With the growing global demand for digital infrastructure, Damac has been expanding its footprint in this important sector.

Fri, Jun 28, 2024 2 min

Damac Group, a renowned conglomerate with a diverse investment portfolio of luxury real estate, hospitality, property management, and logistics, has announced its plan to invest up to $1 billion in the data centers sector over the next few years.

Recognizing the increasing global demand for digital infrastructure, Damac has been expanding its footprint in this crucial sector. A significant milestone in Damac’s diversification strategy was the launch of Edgnex Data Centers in 2021, which has enabled the group to capitalize on the growing need for robust digital infrastructure.

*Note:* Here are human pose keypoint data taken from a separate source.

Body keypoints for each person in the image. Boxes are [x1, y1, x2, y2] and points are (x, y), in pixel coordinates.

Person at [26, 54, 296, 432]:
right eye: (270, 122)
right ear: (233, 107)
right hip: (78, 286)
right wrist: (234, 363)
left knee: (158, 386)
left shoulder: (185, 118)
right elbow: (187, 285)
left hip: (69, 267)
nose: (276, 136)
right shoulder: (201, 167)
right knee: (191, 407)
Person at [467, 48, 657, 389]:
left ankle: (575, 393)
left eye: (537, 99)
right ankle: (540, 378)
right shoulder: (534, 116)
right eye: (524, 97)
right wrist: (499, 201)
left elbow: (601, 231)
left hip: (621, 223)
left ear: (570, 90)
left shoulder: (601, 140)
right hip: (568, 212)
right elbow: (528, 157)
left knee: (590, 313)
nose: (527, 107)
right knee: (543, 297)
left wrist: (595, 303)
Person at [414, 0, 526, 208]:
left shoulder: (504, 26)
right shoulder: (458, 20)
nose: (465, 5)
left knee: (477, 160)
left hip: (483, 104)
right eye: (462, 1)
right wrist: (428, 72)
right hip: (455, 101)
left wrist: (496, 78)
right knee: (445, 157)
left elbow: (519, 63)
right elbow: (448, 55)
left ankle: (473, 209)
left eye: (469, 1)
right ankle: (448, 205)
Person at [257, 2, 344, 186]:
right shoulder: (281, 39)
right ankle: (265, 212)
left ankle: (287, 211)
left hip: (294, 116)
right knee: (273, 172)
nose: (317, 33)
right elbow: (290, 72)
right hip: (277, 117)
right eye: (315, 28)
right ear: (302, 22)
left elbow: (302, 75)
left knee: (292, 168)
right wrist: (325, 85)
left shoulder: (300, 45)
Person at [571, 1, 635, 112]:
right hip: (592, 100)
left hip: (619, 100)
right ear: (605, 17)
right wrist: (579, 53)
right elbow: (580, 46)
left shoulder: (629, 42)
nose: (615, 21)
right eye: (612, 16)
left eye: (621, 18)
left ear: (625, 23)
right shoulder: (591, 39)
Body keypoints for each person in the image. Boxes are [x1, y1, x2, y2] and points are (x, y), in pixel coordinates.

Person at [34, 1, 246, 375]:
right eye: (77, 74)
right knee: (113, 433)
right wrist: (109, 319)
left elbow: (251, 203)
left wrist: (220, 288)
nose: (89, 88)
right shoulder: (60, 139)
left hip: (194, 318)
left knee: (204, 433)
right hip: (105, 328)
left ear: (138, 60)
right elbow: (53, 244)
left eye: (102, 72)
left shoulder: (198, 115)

According to Damac, Edgnex is making significant strides in Saudi Arabia, with facilities under construction in Dammam and Riyadh that will deliver 55MW by 2025. Additionally, plans are underway for a data centre in Amman, Jordan, and another in Turkey in partnership with Vodafone.

In May, Damac had announced its entry into the Indonesian market with plans to build a data center in Jakarta. The 15MW facility, located along MT Haryono, is scheduled to complete its first construction phase in the fourth quarter of 2025.

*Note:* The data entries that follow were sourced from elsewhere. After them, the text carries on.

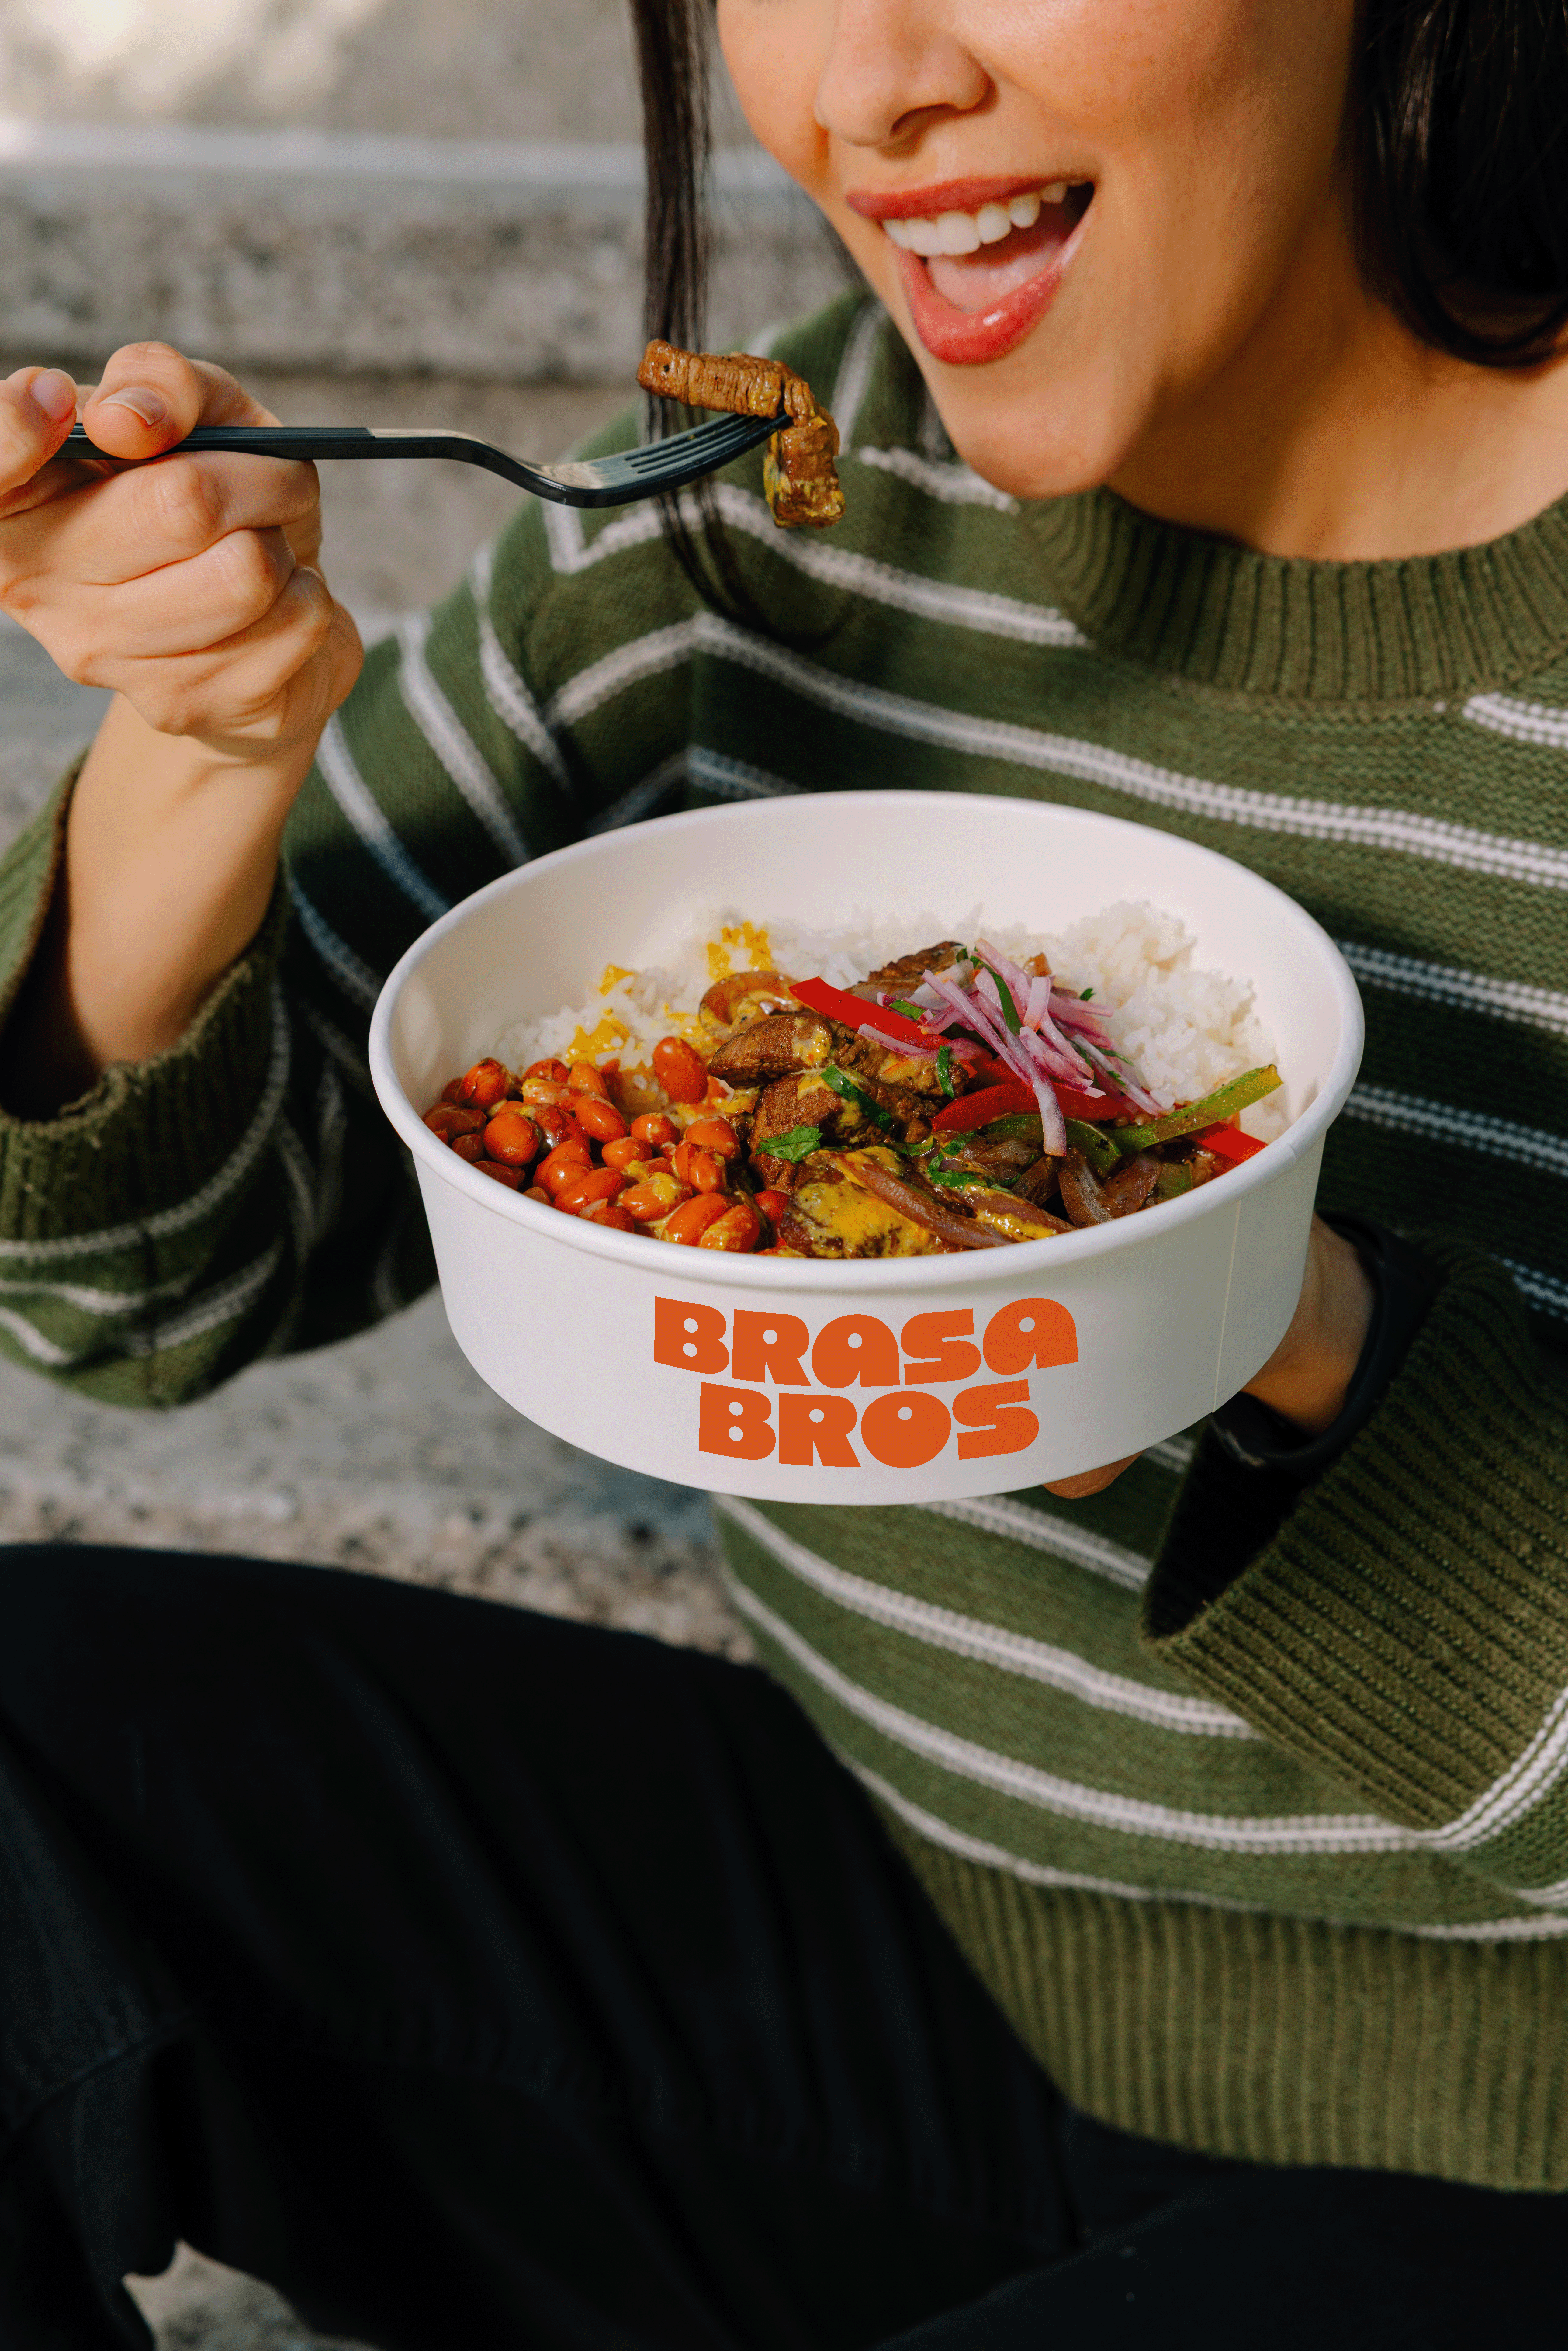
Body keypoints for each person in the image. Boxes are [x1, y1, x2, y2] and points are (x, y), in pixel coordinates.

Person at [1, 0, 1566, 2341]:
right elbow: (139, 1294)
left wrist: (1270, 1320)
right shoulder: (783, 491)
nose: (865, 84)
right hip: (906, 1968)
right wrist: (209, 752)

“This substantial investment in the data center sector reflects our commitment to advancing digital infrastructure and supporting the technological transitions that are essential for future growth and innovation,” said Hussain Sajwani, the Founder and Chairman of Damac Group.

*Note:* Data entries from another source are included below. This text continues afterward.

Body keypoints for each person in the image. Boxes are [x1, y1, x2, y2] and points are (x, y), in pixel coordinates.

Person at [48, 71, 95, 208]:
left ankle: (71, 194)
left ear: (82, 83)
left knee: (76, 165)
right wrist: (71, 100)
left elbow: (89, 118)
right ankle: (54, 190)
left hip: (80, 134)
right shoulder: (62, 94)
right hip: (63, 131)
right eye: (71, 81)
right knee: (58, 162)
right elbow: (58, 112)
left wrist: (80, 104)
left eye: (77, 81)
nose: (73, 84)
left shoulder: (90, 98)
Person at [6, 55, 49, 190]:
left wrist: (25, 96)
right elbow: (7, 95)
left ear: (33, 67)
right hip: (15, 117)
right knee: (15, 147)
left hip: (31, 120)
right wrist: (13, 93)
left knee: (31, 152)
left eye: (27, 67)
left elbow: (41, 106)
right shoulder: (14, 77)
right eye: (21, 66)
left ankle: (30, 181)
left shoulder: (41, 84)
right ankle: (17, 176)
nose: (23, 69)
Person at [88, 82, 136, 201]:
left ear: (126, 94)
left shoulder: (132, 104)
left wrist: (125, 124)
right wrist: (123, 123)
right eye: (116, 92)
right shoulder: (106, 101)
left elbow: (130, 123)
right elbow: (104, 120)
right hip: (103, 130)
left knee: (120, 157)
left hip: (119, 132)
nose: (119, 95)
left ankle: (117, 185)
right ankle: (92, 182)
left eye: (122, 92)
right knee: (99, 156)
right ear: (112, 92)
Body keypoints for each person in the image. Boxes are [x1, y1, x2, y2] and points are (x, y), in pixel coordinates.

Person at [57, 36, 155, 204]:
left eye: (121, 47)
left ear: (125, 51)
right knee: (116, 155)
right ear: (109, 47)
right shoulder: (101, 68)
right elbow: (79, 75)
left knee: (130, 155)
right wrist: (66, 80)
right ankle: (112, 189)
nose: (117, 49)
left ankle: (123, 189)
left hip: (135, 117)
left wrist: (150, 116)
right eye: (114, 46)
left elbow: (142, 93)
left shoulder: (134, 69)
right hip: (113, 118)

In addition to the technological transitions and diversification, particularly in the data centers sector, Damac Group is heavily focusing on its Artificial Intelligence (AI) investments.

The increased focus on AI and technological infrastructure, he stated, is expected to bolster the Group’s existing portfolio and pave the way for new strategic partnerships and collaborations.

By investing in AI and data centers, it aims to leverage advanced technologies to create value and drive sustainable growth, he added.

The Damac Group’s diversified family office has already invested in over 70 funds across various strategies, demonstrating its commitment to fostering innovation and growth across multiple industries.

With this new focus on AI, the Group aims to further enhance its role in advancing foundational AI models and infrastructure.

“As a forward-thinking organization, we recognize the transformative potential of AI in shaping the future,” remarked Sajwani.

“Our increased investment in AI reflects our commitment to supporting the development of groundbreaking technologies that can drive significant progress and create new opportunities across various sectors,” he stated.

According to him, Damac has made notable investments in leading AI companies including a $50 million in the AI startup, Anthropic – as one of the top investors who have bought into the company from the bankrupt cryptocurrency exchange, FTX.

Also it has made investments in xAI – an American AI startup founded by Elon Musk and in Mistral – a France-based AI company which is one of the best European large-language model open source.

“We are excited to be part of the AI revolution and to contribute to the growth of this dynamic industry,” said Sajwani.

“Our investments in companies like Mistral, Anthropic, and xAI underscore our dedication to fostering innovation and driving the next wave of technological advancements,” he added.